BY JOHN ELLIS, FINANCIAL ADVISOR
As the end of 2024 draws near, so too does the critical Revenue ‘Pay and File’ tax deadline. If you wish to reduce your tax liability for 2023, this is a great opportunity as pension contributions made before the deadline can significantly reduce your tax bill. But there are key rules and timelines you must follow to receive this relief.
If you wish to take advantage of this tax relief, the deadline is twofold. First, the standard deadline for making pension contributions and electing for tax relief to be backdated to 2023 is October 31, 2024. But if you use the Revenue Online Service (ROS), there is an extended deadline of Thursday, November 14, 2024. This extension applies if you file your tax returns online and are making pension contributions through Personal Pensions, Personal Retirement Savings Accounts (PRSAs), and Additional Voluntary Contributions (AVCs).
This extended deadline is also available to you if you are a Pay As You Earn (PAYE) customer, provided you make your contributions online and use the appropriate forms on Revenue’s site to claim the tax relief.
By contributing to your pension before the deadline and electing to have the contribution offset against your 2023 income, you can lower the amount of tax you owe. This is especially beneficial for those who have not yet maximised “their age-related contribution limits”.
Up to age 29: 15% of Net Relevant Earnings (NRE)
30–39: 20%
40–49: 25%
50–54: 30%
55–59: 35%
60 and over: 40%
These limits are calculated against your NRE, which is capped at €115,000. By understanding these age bands and earnings caps, you can optimise the amount of relief you receive, particularly as you get closer to retirement.
If you are a PAYE client, pension contributions made in time for this deadline can lead to immediate financial benefits. Unlike self-employed individuals, who may be facing a tax bill at this time of year, if you as a PAYE customers make a backdated pension contribution you could find you are entitled to a tax rebate. This is because your overall income tax liability for 2023 is recalculated to account for the new contribution, resulting in a refund of some of the tax you previously paid.
If you are self-employed and/or under the self-assessment tax system, this is a crucial period for managing your income tax bills. By making a pension contribution before the ‘Pay and File’ deadline and electing to backdate it to 2023, you can significantly reduce the tax you owe. This can be a vital step in lessening the overall financial burden as the contribution is offset against your prior year’s earnings.
While the benefits of making a pension contribution are substantial, there are several common pitfalls that can arise, particularly concerning eligibility for tax relief. For example, if your employment status changes between 2023 and 2024, this can impact your ability to claim tax relief on contributions made to an AVC or occupational pension scheme. Similarly, if you have multiple income streams, for example you are self-employed with secondary employment, you may face limits due to dual-income rules.
Do not wait until it is too late.

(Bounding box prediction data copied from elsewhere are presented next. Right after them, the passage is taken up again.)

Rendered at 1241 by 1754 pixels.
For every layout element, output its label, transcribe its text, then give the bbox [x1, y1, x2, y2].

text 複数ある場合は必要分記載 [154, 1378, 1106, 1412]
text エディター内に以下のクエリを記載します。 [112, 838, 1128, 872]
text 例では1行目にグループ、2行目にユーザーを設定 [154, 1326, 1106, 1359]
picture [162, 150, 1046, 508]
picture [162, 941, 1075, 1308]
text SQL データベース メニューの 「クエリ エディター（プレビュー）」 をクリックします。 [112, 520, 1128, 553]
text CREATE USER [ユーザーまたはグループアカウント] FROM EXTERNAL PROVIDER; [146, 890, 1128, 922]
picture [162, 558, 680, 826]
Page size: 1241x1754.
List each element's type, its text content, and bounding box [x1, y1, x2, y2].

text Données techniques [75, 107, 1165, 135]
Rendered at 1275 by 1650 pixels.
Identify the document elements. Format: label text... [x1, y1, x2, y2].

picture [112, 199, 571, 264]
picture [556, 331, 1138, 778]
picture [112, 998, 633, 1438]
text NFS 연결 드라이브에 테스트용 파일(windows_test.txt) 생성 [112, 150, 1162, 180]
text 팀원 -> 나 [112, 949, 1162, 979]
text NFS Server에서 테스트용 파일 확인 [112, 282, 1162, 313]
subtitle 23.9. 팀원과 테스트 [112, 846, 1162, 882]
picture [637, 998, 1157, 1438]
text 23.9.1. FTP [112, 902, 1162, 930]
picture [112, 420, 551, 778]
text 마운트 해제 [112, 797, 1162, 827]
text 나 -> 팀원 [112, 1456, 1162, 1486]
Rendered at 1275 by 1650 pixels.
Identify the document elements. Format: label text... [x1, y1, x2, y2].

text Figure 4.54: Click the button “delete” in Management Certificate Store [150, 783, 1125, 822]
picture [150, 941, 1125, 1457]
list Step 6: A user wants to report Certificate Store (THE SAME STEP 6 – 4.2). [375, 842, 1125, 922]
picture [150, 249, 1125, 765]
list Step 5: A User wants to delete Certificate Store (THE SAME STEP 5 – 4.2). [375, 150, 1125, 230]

Speak with your financial advisor, assess your contribution options, and make your payment before the end of October, or by the extended November deadline if filing through ROS.
This is a once-a-year opportunity to reduce your taxes while investing in your future retirement. Take advantage of the available tax relief and ensure that your pension plan is working to the max for both your present and future financial health.